§ TEXTO FORNECIDO
* * *
Dia Mundial da Diabetes: Angola necessita de centro de referência para diagnóstico e tratamento da doença

 


Cerca de 537 milhões de pessoas, no mundo, sofrem de diabetes, segundo dados da Organização Mundial da Saúde (OMS). Em Angola, estima-se que pelo menos 1.800 pessoas têm a doença. Sobre o assunto, a médica endocrinologista Francisca da Silva, defende, em entrevista ao Jornal de Angola, que o país necessita, com urgência, de uma unidade de referência para diagnóstico e tratamento da doença

Qual é a definição que se dá à diabetes?

A diabetes, usualmente denominada por Diabetes Mellitus (DM) é uma síndrome metabólica de origem múltipla, que ocorre pela falta de insulina ou da incapacidade de a insulina exercer, adequadamente, seus efeitos no organismo, originando, assim, altas taxas de açúcar no sangue, a chamada hiperglicemia, de forma permanente. A doença é crónica e, como tal, não tem cura. Apenas faz-se um controle da mesma, com a administração da medicação exacta, boa dieta alimentar e a prática de actividades físicas de forma regular.

 

Quais são as causas da diabetes?

Isto explica-se da seguinte forma. O organismo humano tem uma glândula, que se chama pâncreas. Este contém uma célula denominada beta, que é a responsável pela produção de insulina. Em algumas situações, a própria célula beta deixa de produzir a insulina. Há outros casos em que a insulina produzida não é suficiente para exercer a função de controlar o nível de açúcar no sangue, ingerido através dos alimentos. 

 

Que tipo de diabetes existem?

Na prática, existem três tipos de diabetes. A do tipo um, que é aquela onde a célula beta deixa de produzir a insulina, porque o próprio sistema imunológico ataca estas células privando-as dessa produção. Desta forma, não há como a glicose (açúcar) entrar nas células. Este tipo é o mais comum em crianças, adolescentes e jovens e constitui dez por cento dos casos. Os indivíduos com este tipo de diabetes têm de fazer a medicação, administração de insulina todos os dias da sua vida, porque, se assim não for, podem morrer. Existe também a diabetes do tipo dois, que acontece quando a insulina produzida pela célula beta não é suficiente. É mais comum em pessoas com idade acima dos 40 anos, acima do peso normal, sedentarismo, pessoas com histórico familiar da doença, hipertensos e tabagistas, constituindo, assim, 85 a 90 por cento dos casos.  

 

E, além destes, existem outros tipos?

Ainda temos a diabetes gestacional, que acomete apenas mulheres grávidas. Em regra, este tipo de diabetes ocorre entre as 24 e 28 semanas da gestação. Porque os hormónios que a placenta produz, ao longo da gestação, criam uma resistência à insulina. Logo, a mulher desenvolve a diabetes. E, diferentemente do tipo um e dois, que não têm cura, a gestacional, bem controlada, depois da mulher ter o seu filho, fica resolvida. Daí que são importantes as consultas pré-natais desde o início, para o médico ginecologista obstétrico pedir uma bateria de exames, para verificar o nível de glicemia e saber se a mulher já trás consigo a diabetes, e dependendo do resultado, dar o devido seguimento ao tratamento.
* * *
§ QUESTÃO 1
Na entrevista sobre a diabetes, em que pessoas a diabetes do tipo dois é mais comum? Enumere todas as que são indicadas.
§ QUESTÃO 2
Prossiga a entrevista sobre a diabetes a partir da sua última frase.

Dados recolhidos:
* * *
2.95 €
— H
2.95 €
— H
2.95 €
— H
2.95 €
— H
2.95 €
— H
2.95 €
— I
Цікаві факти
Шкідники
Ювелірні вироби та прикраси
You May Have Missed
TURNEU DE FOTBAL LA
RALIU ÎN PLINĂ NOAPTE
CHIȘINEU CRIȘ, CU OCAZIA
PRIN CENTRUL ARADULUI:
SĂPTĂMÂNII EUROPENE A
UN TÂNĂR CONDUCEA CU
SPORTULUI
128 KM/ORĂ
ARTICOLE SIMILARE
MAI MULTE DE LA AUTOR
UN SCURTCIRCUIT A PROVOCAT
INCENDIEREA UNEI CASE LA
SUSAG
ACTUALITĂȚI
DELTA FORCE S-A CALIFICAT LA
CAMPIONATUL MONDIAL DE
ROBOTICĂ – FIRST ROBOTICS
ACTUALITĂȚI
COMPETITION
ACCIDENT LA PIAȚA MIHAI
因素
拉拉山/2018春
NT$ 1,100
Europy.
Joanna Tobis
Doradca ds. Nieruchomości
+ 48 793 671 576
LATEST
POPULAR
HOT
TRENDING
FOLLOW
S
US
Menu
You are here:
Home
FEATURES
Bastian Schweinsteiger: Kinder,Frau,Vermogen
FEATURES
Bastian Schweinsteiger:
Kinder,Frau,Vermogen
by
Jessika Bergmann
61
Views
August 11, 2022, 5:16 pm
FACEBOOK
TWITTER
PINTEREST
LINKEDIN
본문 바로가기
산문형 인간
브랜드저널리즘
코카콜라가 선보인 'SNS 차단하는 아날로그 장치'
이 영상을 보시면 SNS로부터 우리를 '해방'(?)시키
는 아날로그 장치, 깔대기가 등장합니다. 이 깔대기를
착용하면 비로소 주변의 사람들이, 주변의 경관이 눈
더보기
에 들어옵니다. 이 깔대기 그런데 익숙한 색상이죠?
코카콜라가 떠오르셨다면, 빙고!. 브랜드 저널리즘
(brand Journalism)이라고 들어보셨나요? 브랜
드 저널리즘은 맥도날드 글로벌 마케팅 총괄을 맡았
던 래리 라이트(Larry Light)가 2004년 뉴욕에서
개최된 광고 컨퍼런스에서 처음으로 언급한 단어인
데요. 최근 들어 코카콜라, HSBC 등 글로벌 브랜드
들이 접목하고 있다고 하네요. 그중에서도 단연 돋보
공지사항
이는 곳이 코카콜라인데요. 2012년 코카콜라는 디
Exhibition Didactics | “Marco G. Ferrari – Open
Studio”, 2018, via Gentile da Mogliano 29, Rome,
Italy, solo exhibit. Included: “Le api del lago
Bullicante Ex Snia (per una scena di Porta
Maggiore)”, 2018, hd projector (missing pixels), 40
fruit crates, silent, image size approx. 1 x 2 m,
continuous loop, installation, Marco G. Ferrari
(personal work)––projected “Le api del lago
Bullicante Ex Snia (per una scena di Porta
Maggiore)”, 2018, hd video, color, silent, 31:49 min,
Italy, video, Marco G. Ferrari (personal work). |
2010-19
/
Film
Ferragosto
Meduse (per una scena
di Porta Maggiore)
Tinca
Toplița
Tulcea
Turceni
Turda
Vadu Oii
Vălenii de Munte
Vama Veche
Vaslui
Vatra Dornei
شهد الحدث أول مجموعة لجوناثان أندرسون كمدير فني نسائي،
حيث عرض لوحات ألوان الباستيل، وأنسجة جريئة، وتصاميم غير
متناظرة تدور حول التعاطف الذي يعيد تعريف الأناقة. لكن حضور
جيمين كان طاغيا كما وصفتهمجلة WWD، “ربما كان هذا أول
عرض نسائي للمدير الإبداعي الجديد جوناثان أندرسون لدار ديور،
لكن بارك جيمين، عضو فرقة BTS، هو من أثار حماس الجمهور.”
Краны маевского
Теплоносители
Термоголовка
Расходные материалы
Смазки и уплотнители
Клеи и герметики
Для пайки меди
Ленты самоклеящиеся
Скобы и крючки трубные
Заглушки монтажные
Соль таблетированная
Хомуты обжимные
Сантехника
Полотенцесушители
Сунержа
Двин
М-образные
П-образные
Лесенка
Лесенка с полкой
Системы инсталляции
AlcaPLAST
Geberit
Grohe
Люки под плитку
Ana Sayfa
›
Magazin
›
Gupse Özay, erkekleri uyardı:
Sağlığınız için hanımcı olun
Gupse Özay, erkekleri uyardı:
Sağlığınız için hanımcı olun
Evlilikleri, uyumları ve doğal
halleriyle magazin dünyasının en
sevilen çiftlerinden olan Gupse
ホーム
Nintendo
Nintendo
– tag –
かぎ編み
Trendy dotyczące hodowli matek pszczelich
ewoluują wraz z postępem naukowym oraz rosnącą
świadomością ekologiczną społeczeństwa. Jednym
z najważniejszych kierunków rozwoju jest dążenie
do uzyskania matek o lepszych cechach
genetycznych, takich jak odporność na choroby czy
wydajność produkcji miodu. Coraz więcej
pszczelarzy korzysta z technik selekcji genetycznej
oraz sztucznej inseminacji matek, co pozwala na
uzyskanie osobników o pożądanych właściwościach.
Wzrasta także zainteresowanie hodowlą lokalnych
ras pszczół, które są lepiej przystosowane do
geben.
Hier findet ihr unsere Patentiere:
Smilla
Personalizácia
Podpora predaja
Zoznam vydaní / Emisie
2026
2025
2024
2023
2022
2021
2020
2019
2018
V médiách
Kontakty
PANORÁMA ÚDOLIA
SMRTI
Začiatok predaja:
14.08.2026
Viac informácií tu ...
* * *
§ ÁREA DE RESPOSTA 1
- Pessoas com idade acima dos 40 anos
- Pessoas acima do peso normal
- Pessoas sedentárias
- Pessoas com histórico familiar da doença
- Hipertensos
- Tabagistas

§ ÁREA DE RESPOSTA 2
 

Quando é que um indivíduo pode ser considerado diabético?

Primeiro, tem de se saber quais os valores considerados normais. Para uma pessoa saudável, os valores da glicémia devem estar no intervalo de 70 a 9 miligramas por decilitros (mg/dl), isso em jejum. Já após refeição, pode medir até 140 mg/dl. É considerado diabético quando tiver duas medições da glicemia feitas em dias diferentes e que tenham o valor de 126 mg/dl. Para se confirmar o diagnóstico faz-se o teste oral de tolerância à glicose, que se for maior a 200 mg/dl é diabético. Ou, também, é feita a medição da glicemia ocasional, que se for maior ou igual a 200 mg/dl, associada às queixas clássicas da doença, também se confirma o diagnóstico. E, por último, há o teste de hemoglobina glicada, que se der 6.5 por cento também aponta para a doença.

 

Com que periodicidade se deve medir a glicemia?

Às pessoas normais, aconselha-se a medir a glicemia pelo menos uma vez por ano, para se ter a noção dos níveis de açúcar no sangue. Os diabéticos do tipo dois, devem medir uma vez por semana, e os do tipo um todos os dias.  

 

Se a insulina é produzida pelo pâncreas, em caso de o paciente fazer o transplante do órgão pode resolver o problema da diabetes?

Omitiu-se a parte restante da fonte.